Le vette più elevate delle Dolomiti Lucane, che appartengono alla provincia di Potenza, sono il "Monte Caperrino", che raggiunge i 1455 m s.l.m., la "Serra della Rossa" (1179 m s.l.m.) che è la cima maggiore della catena montuosa detta "Costa la Rossa" (visibile per lunghi tratti dalla strada che porta ad Accettura e dal bosco di Gallipoli-Cognato) ed il "Monte Murge", di 1004 m.

 

Flora

Nei boschi di Gallipoli Cognato e di Montepiano la vegetazione si differenzia molto a seconda dell'altitudine. Al di sotto dei 1.000 m s.l.m. vi sono esemplari di melo selvatico e di acero, mentre al di sopra di tale quota la specie dominante è il cerro, a volte con esemplari maestosi, e talvolta compaiono il carpino bianco, la carpinella, l'agrifoglio ed il tiglio. Nella zona delle Dolomiti vi sono boschi di castagno, mentre le zone più elevate sono rocciose e prive di vegetazione arborea, ma si trovano specie di piante come la valeriana rossa e l'Onosma lucana (quest'ultima è una specie endemica). La montagna di Caperrino infine è ricoperta da cerrete e da vaste praterie.

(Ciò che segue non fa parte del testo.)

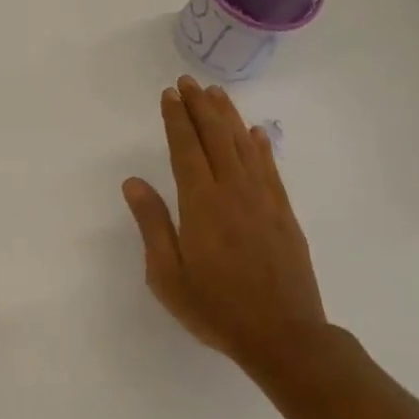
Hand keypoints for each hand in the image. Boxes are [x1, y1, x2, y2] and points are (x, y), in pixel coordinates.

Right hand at [122, 76, 330, 379]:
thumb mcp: (166, 274)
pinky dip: (262, 146)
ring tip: (216, 93)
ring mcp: (264, 201)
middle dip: (200, 107)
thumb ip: (151, 224)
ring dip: (228, 117)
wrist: (284, 337)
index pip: (185, 149)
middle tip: (188, 81)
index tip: (169, 95)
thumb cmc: (215, 308)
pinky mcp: (284, 214)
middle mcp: (234, 192)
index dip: (176, 119)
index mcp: (201, 204)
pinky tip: (256, 132)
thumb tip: (134, 181)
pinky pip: (271, 169)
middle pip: (216, 138)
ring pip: (244, 146)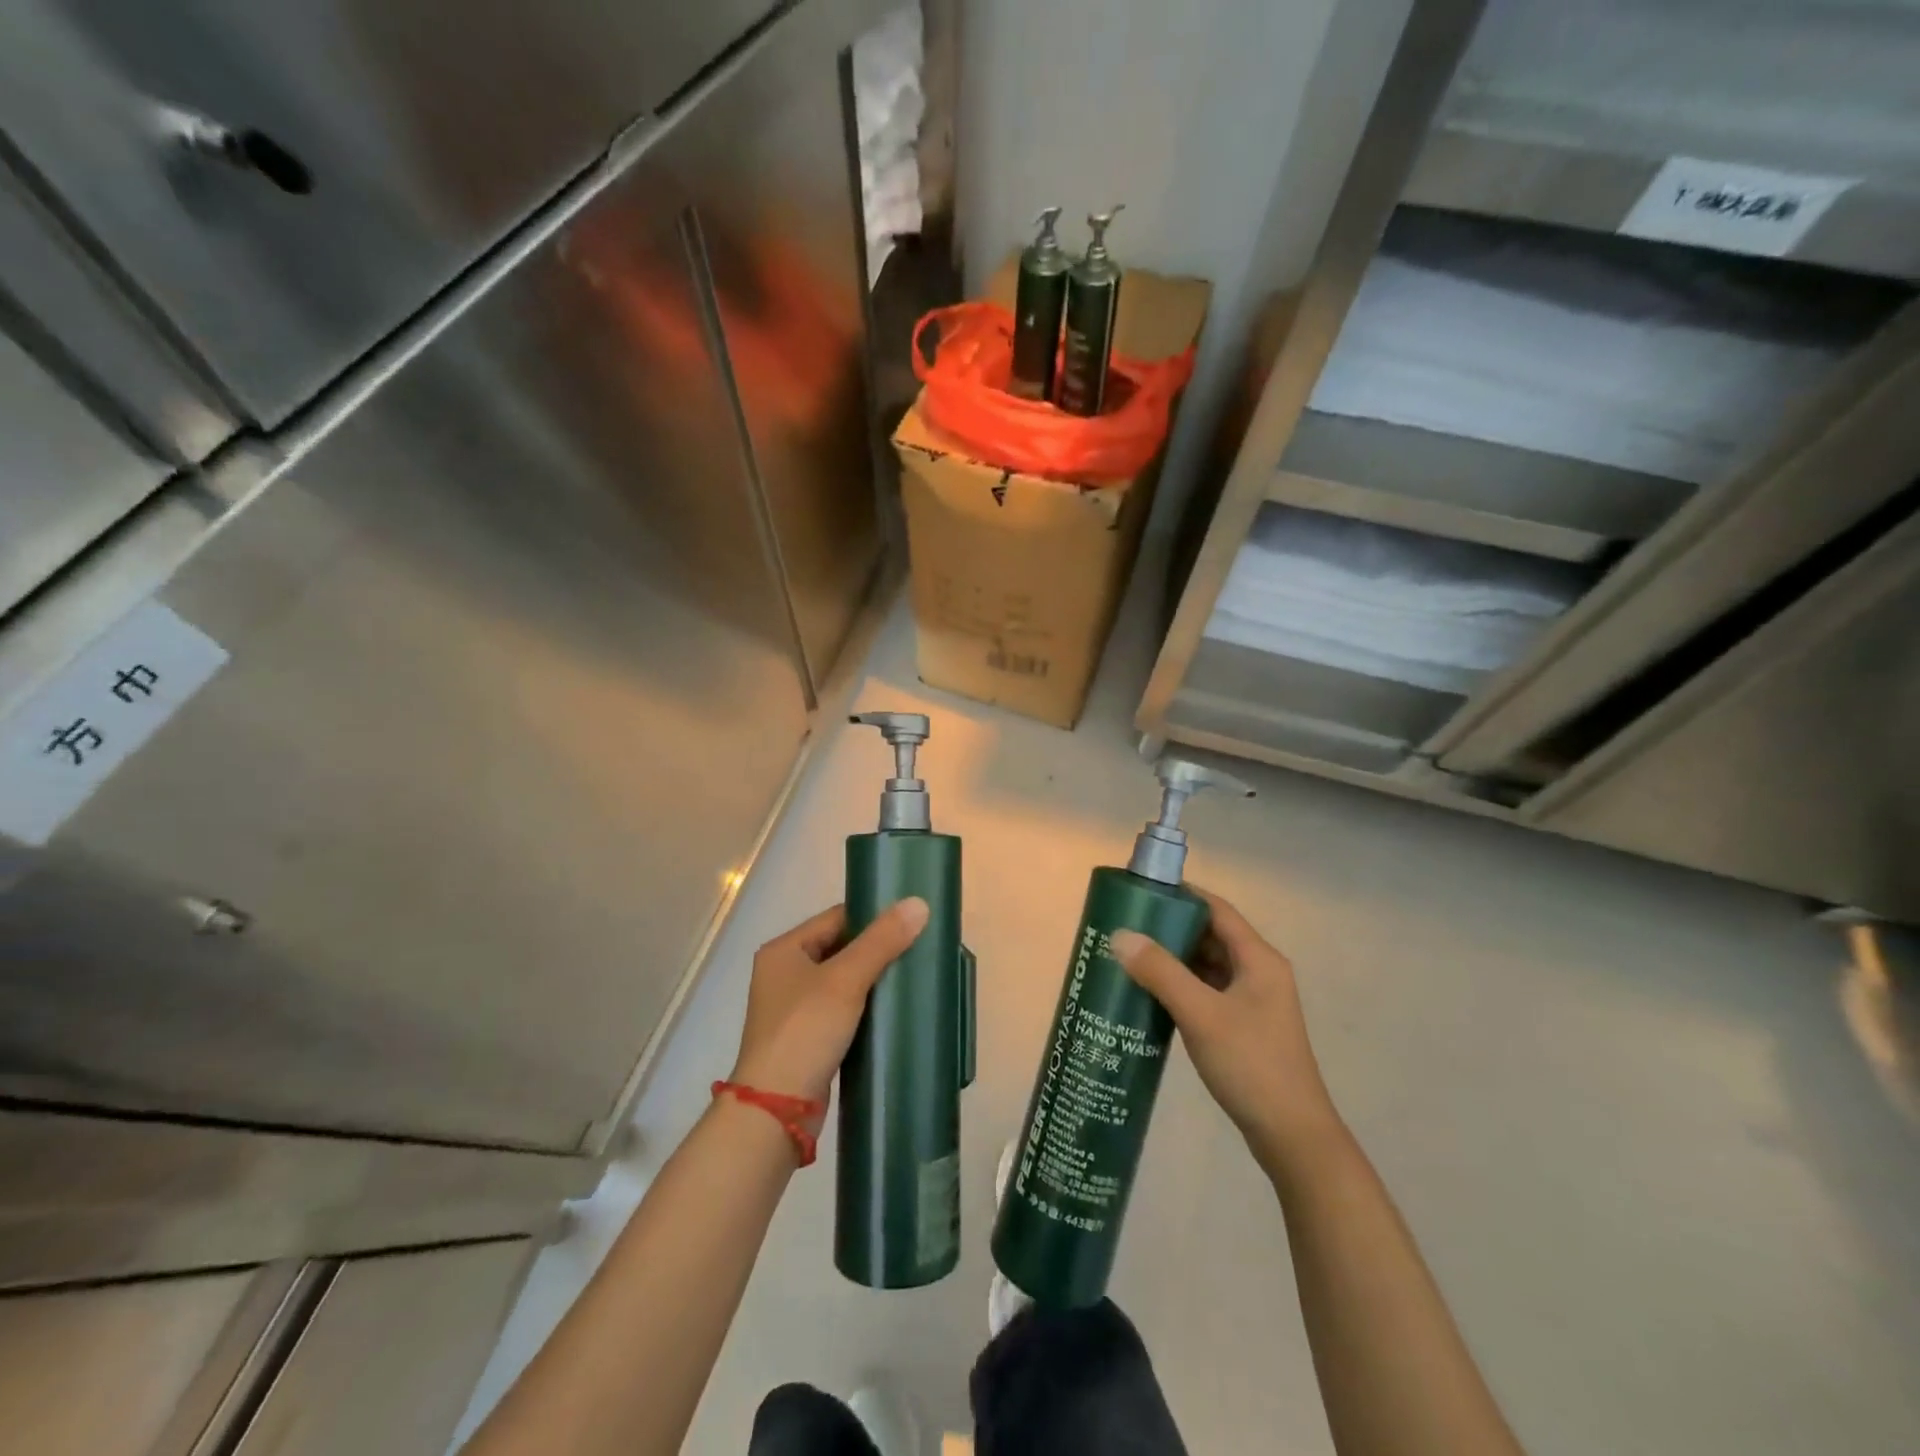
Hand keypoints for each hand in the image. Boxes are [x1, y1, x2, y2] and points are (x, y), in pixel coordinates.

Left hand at [728, 898, 929, 1107]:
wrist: (777, 1109)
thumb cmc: (805, 1031)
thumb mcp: (845, 980)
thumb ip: (881, 941)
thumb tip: (918, 903)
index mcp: (784, 950)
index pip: (836, 918)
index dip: (872, 918)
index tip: (910, 924)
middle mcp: (784, 973)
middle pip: (839, 948)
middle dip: (876, 950)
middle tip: (917, 950)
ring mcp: (794, 1008)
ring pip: (842, 981)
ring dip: (872, 981)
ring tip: (911, 978)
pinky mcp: (807, 1038)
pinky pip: (842, 1010)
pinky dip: (865, 1008)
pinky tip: (892, 1011)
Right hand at [1111, 888, 1339, 1167]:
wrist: (1292, 1136)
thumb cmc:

Presso i corsi d'acqua è presente il frassino, mentre nelle zone dove la vegetazione è meno fitta ci sono numerose piante come i ciclamini, gli anemoni, le felci e la Knautia lucana, altra specie endemica.

 

Fauna

Tra i mammiferi gli esemplari più importanti presenti nell'area del Parco sono il lupo, la volpe, il tasso, l'istrice, il gatto selvatico, il cinghiale.Daini e cervi sono stati reintrodotti in un'oasi faunistica all'interno della foresta di Gallipoli Cognato. Il biacco ed il cervone sono i rettili più facili da incontrare.

Numerosi sono anche i rapaci: nibbi reali, falchi pellegrini, poiane e gheppi i più frequenti rapaci diurni, mentre tra i notturni vi sono la civetta, ilgufo e l'allocco. Nei corsi d'acqua si possono incontrare vari tipi di rane, salamandre e tritoni.